= Beginning of Section =
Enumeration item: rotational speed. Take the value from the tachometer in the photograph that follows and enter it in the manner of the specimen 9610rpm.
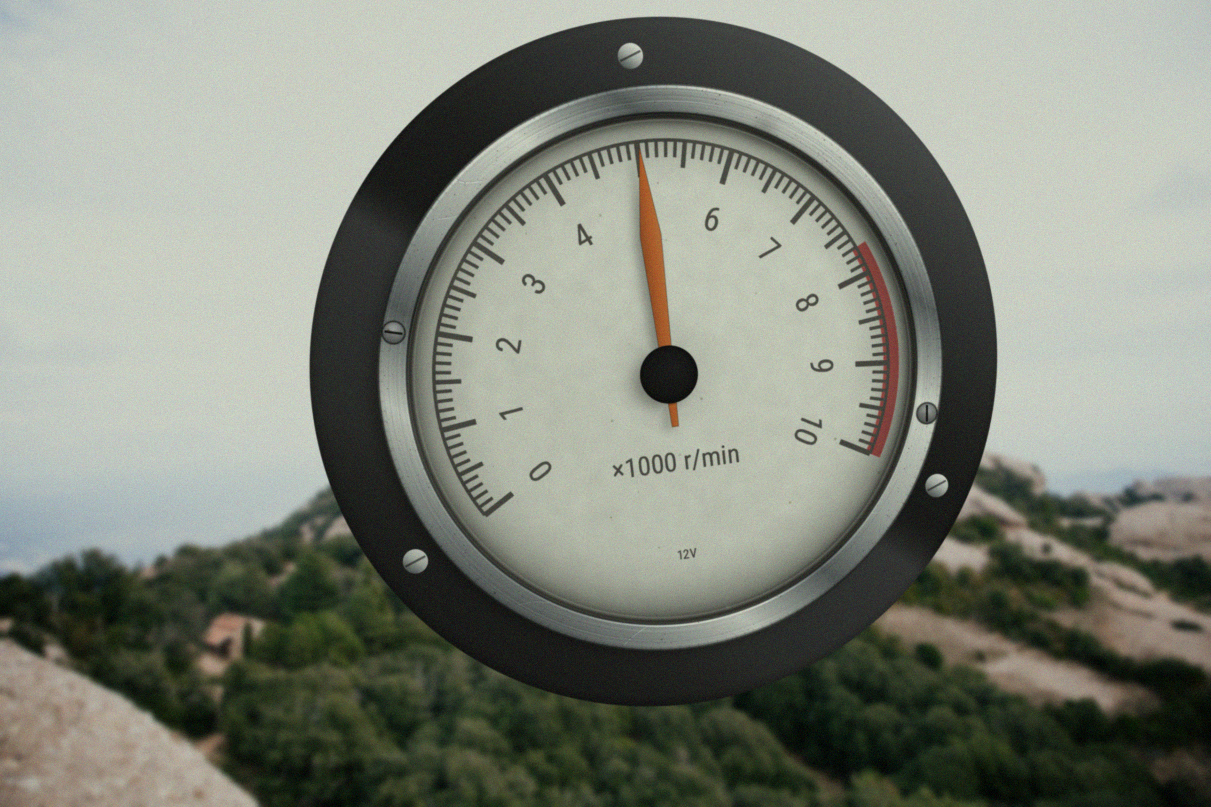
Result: 5000rpm
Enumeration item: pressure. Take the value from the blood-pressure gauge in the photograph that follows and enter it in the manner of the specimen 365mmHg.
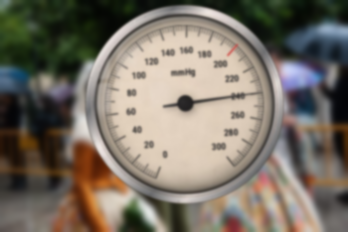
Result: 240mmHg
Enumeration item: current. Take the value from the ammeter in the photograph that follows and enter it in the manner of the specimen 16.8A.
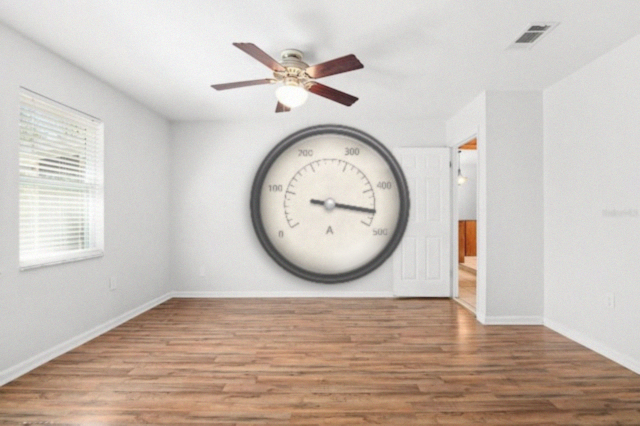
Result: 460A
= End of Section =
TASK OBJECTIVE: Rewrite the whole listing with every "photograph" replaced by "image" and nothing else changed. Leave out the pictures.

ANSWER SPACE:
Enumeration item: rotational speed. Take the value from the tachometer in the image that follows and enter it in the manner of the specimen 9610rpm.
Result: 5000rpm
Enumeration item: pressure. Take the value from the blood-pressure gauge in the image that follows and enter it in the manner of the specimen 365mmHg.
Result: 240mmHg
Enumeration item: current. Take the value from the ammeter in the image that follows and enter it in the manner of the specimen 16.8A.
Result: 460A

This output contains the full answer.